[Data items]
+ + +

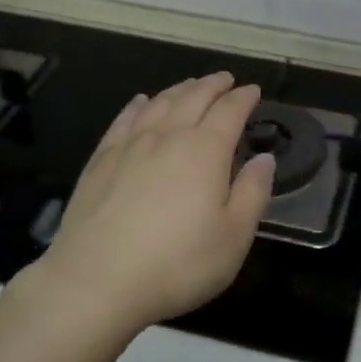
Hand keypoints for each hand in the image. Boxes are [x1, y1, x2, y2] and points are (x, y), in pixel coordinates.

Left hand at [33, 72, 275, 338]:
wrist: (95, 282)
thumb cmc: (176, 264)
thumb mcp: (233, 238)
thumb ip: (253, 193)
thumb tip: (265, 158)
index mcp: (205, 150)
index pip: (230, 111)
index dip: (244, 98)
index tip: (253, 91)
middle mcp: (168, 136)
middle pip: (194, 97)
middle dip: (213, 85)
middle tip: (225, 79)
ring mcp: (131, 145)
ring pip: (160, 103)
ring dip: (180, 89)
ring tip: (191, 85)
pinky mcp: (101, 159)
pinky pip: (124, 119)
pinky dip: (139, 105)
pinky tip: (141, 102)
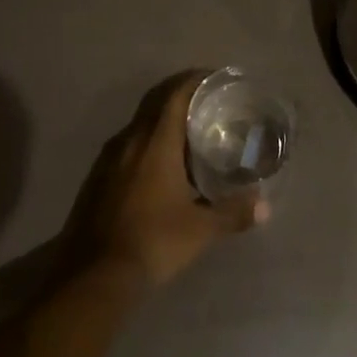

+ + +

What to work on. In your reply, please set down exactly the lines from the one containing "middle mcp: (168, 136)" through the end of the records, with the pictures left out.

Expected answer.
middle mcp: (168, 136)
middle pip: (194, 97)
middle dip: (213, 85)
middle tip: (225, 79)
ring mcp: (131, 145)
ring pip: (160, 103)
ring dip: (180, 89)
ring tip: (191, 85)
pinky mcp: (101, 159)
pinky pip: (124, 119)
pinky dip: (139, 105)
pinky tip: (141, 102)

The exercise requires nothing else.